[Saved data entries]
========

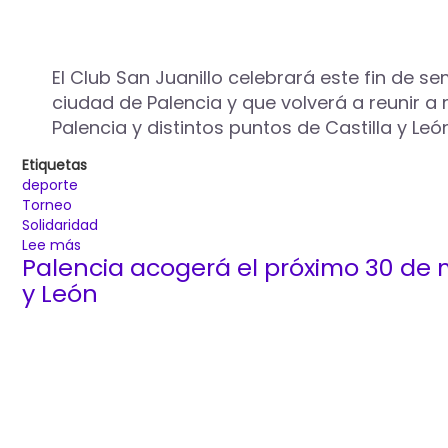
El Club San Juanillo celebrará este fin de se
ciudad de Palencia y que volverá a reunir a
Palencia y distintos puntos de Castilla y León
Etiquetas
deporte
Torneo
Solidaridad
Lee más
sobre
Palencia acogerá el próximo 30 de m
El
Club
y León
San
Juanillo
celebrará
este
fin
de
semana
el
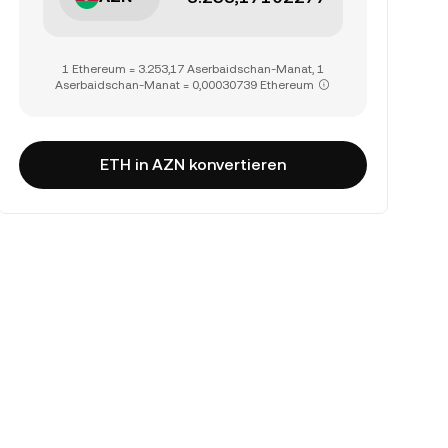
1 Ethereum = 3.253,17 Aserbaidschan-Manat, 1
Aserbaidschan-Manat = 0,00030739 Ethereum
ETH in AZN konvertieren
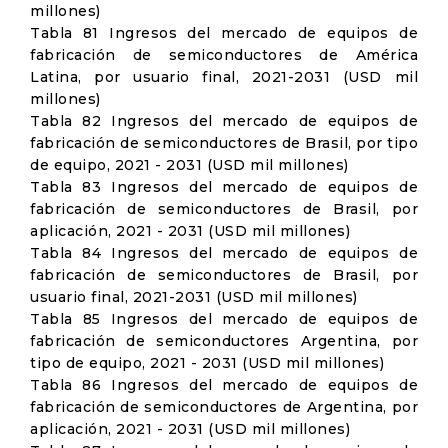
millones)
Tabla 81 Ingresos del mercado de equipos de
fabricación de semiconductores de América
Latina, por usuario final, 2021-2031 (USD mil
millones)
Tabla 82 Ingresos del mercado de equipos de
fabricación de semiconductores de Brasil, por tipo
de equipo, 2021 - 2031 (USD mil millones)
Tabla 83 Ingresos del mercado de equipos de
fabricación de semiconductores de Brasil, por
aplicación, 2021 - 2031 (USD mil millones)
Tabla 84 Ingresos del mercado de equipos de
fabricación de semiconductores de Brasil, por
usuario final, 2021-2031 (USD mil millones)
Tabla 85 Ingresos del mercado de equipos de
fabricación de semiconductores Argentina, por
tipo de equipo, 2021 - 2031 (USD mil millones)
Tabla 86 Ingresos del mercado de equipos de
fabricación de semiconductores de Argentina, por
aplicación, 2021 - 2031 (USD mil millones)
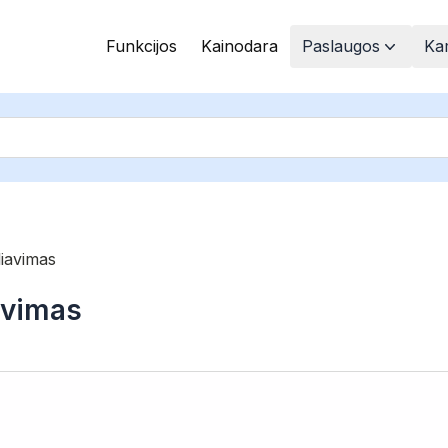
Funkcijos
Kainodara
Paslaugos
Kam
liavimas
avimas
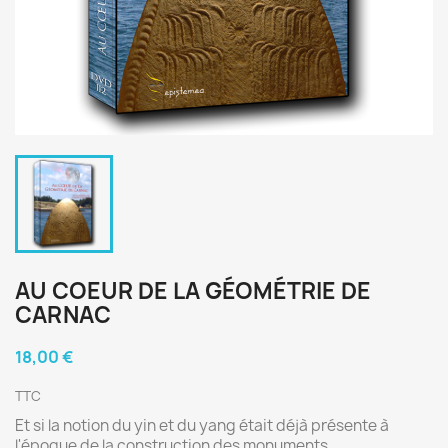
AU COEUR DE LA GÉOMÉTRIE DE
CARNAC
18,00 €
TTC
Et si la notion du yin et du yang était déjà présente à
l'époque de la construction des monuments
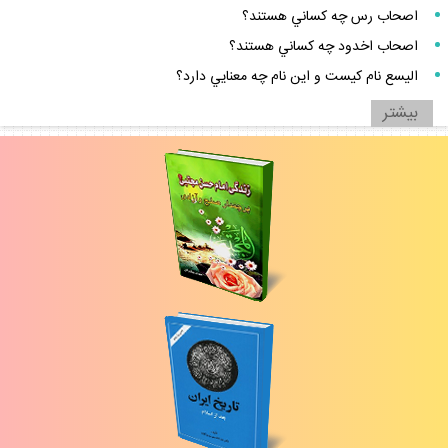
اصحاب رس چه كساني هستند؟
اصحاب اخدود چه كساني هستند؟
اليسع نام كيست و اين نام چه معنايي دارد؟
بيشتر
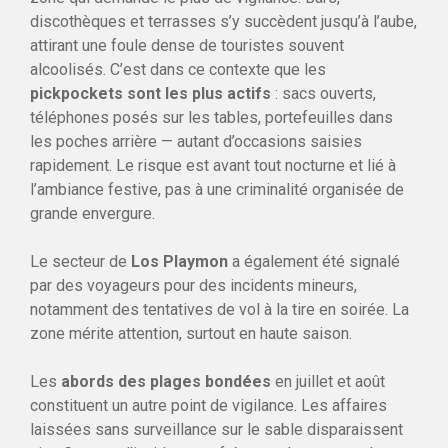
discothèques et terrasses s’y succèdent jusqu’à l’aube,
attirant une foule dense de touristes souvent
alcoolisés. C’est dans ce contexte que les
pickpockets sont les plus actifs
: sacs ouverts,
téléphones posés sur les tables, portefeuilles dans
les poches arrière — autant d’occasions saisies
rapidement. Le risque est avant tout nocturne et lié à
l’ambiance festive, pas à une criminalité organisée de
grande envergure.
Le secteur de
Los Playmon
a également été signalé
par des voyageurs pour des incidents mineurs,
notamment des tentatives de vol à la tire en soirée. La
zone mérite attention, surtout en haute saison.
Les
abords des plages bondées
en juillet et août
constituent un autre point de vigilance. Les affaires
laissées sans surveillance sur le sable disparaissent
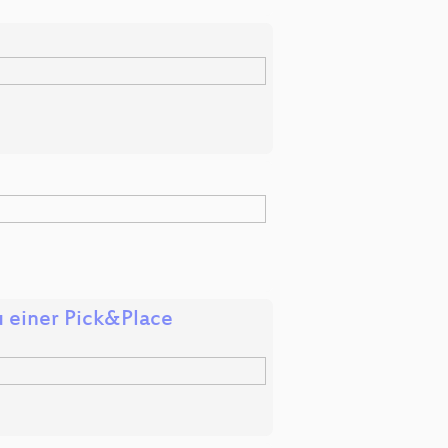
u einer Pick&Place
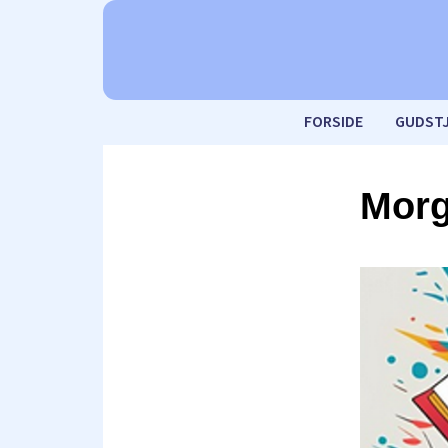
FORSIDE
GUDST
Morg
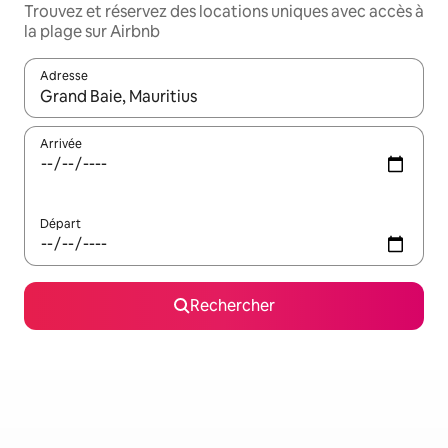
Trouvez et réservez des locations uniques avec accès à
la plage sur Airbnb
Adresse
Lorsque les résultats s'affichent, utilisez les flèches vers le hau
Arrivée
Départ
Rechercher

========

> Prompt:
Please transcribe every record above exactly as written, leaving out the pictures.

> Completed exercise:
El Club San Juanillo celebrará este fin de se
ciudad de Palencia y que volverá a reunir a
Palencia y distintos puntos de Castilla y León
Etiquetas
deporte
Torneo
Solidaridad
Lee más
sobre
Palencia acogerá el próximo 30 de m
El
Club
y León
San
Juanillo
celebrará
este
fin
de
semana
el
1 Ethereum = 3.253,17 Aserbaidschan-Manat, 1
Aserbaidschan-Manat = 0,00030739 Ethereum
ETH in AZN konvertieren
millones)
Tabla 81 Ingresos del mercado de equipos de
fabricación de semiconductores de América
Latina, por usuario final, 2021-2031 (USD mil
millones)
Tabla 82 Ingresos del mercado de equipos de
fabricación de semiconductores de Brasil, por tipo
de equipo, 2021 - 2031 (USD mil millones)
Tabla 83 Ingresos del mercado de equipos de
fabricación de semiconductores de Brasil, por
aplicación, 2021 - 2031 (USD mil millones)
Tabla 84 Ingresos del mercado de equipos de
fabricación de semiconductores de Brasil, por
usuario final, 2021-2031 (USD mil millones)
Tabla 85 Ingresos del mercado de equipos de
fabricación de semiconductores Argentina, por
tipo de equipo, 2021 - 2031 (USD mil millones)
Tabla 86 Ingresos del mercado de equipos de
fabricación de semiconductores de Argentina, por
aplicación, 2021 - 2031 (USD mil millones)
Funkcijos
Kainodara
Paslaugos
Kam
liavimas
avimas
AU COEUR DE LA GÉOMÉTRIE DE
CARNAC
18,00 €
TTC
Et si la notion du yin et du yang était déjà présente à
l'époque de la construction des monuments
اصحاب رس چه كساني هستند؟
اصحاب اخدود چه كساني هستند؟
اليسع نام كيست و اين نام چه معنايي دارد؟
بيشتر
discothèques et terrasses s’y succèdent jusqu’à l’aube,
attirant une foule dense de touristes souvent
alcoolisés. C’est dans ce contexte que les
pickpockets sont les plus actifs
: sacs ouverts,
téléphones posés sur les tables, portefeuilles dans
les poches arrière — autant d’occasions saisies
rapidement. Le risque est avant tout nocturne et lié à
l’ambiance festive, pas à une criminalité organisée de
grande envergure.
Le secteur de
Los Playmon
a également été signalé
par des voyageurs pour des incidents mineurs,
notamment des tentatives de vol à la tire en soirée. La
zone mérite attention, surtout en haute saison.
Les
abords des plages bondées
en juillet et août
constituent un autre point de vigilance. Les affaires
laissées sans surveillance sur le sable disparaissent
u einer Pick&Place
FORSIDE
GUDST
Morg
Trouvez et réservez des locations uniques avec accès à
la plage sur Airbnb
Adresse
Lorsque les résultats s'affichent, utilisez les flèches vers le hau
Arrivée
Départ
Rechercher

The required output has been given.